For the entries that follow, state how many lines include the word "controller", giving the number and nothing else.

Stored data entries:
────────────────

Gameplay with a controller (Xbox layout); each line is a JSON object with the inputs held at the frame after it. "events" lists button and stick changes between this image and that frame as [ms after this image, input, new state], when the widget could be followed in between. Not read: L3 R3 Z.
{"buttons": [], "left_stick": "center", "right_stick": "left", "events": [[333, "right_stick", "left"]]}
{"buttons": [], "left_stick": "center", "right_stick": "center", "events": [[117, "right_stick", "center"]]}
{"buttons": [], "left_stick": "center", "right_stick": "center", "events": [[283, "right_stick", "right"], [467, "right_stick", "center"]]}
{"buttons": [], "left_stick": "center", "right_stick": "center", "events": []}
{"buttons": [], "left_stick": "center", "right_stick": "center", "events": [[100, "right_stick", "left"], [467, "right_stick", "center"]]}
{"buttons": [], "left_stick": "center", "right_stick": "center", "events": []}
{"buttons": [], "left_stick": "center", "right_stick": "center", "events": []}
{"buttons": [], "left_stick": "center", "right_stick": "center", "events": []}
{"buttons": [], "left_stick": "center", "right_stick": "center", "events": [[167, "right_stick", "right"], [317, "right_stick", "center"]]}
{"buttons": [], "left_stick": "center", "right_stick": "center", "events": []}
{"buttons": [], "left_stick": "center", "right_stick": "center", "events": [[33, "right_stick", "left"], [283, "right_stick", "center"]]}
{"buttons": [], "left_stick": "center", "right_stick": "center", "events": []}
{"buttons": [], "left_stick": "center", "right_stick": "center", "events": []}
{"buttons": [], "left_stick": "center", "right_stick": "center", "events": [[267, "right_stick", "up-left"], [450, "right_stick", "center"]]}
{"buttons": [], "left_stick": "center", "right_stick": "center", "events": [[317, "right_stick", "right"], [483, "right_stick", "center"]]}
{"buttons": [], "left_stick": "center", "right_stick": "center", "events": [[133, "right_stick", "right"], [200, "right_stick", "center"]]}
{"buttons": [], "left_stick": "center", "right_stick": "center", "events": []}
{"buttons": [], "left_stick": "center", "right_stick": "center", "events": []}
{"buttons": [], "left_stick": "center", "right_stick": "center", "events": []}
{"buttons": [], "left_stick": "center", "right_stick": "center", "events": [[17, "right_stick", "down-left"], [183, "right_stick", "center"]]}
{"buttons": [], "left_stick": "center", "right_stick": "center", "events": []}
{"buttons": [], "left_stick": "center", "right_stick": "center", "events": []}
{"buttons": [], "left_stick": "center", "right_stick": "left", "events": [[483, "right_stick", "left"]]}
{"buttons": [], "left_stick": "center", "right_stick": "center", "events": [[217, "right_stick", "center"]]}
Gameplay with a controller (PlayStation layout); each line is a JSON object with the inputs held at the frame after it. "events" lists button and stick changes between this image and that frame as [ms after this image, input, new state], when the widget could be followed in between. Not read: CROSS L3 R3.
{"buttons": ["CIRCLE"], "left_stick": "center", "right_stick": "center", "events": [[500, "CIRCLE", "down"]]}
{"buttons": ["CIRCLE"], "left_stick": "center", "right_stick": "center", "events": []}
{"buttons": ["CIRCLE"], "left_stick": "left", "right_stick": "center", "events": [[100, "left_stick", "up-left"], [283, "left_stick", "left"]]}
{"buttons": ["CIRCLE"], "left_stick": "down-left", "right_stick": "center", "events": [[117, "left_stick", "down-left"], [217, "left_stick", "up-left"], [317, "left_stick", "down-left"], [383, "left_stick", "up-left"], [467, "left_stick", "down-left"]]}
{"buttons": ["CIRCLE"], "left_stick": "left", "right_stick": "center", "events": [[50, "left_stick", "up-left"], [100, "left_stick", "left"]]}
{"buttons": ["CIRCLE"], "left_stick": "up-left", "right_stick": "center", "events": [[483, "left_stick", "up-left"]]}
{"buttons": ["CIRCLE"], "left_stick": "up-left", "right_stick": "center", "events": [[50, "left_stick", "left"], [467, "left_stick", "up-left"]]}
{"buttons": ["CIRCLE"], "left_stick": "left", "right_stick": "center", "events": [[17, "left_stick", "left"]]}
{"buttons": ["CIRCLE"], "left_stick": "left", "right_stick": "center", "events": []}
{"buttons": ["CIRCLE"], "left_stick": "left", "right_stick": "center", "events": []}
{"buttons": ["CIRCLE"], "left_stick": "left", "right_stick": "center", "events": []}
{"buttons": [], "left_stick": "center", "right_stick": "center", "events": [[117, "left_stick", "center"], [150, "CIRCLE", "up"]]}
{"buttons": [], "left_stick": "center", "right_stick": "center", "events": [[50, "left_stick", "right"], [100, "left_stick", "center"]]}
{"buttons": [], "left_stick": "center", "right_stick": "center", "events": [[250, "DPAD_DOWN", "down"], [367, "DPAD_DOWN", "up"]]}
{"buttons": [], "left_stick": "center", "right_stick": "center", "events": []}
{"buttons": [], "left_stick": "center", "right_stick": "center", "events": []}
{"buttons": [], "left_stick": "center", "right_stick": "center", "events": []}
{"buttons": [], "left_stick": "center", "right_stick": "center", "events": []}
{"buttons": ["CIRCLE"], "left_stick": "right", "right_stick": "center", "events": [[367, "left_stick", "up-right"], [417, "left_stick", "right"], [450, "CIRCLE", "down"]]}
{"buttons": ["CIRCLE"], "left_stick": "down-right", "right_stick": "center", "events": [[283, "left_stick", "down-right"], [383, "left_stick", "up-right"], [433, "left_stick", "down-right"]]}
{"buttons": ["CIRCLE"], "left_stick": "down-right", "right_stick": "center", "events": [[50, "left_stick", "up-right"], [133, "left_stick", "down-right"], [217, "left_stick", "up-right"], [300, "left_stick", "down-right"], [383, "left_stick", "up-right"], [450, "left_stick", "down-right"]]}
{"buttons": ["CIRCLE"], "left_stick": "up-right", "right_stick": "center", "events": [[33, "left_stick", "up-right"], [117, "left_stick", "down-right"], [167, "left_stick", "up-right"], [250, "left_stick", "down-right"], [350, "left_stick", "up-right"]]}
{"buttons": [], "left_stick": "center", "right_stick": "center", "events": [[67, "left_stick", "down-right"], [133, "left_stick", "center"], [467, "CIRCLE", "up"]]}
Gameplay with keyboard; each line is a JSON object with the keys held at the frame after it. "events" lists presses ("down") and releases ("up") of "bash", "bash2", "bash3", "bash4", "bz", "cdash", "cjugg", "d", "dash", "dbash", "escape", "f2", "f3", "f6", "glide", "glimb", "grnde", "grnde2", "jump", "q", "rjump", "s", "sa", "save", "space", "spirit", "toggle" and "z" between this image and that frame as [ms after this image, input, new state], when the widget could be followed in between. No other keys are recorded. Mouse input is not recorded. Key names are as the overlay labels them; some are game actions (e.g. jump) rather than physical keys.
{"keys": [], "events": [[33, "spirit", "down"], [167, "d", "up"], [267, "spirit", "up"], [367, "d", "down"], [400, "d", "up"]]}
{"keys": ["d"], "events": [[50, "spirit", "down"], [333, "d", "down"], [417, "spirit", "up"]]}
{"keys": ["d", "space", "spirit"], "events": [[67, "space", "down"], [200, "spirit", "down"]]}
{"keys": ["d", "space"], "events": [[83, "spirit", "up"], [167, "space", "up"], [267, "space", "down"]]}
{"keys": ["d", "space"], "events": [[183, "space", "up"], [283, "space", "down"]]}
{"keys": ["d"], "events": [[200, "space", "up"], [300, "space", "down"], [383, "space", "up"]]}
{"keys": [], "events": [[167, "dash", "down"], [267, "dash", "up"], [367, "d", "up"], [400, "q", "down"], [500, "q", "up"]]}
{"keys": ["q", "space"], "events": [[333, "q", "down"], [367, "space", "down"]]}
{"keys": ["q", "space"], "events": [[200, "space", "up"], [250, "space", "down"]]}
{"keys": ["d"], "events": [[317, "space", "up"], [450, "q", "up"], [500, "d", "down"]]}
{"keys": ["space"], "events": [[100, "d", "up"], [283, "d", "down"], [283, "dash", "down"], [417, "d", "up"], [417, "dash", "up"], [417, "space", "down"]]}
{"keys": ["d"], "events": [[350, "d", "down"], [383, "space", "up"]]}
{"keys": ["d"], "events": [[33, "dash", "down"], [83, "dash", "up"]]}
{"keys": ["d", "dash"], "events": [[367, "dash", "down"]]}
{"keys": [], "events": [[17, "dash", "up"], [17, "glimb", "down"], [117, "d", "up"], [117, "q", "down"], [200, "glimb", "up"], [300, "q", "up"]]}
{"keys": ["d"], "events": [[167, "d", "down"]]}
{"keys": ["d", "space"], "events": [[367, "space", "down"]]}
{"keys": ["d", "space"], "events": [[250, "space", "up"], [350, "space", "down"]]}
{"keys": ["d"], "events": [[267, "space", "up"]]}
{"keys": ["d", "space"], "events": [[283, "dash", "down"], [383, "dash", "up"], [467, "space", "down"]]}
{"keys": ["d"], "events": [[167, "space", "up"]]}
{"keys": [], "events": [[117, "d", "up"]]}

────────────────

RESULT: 2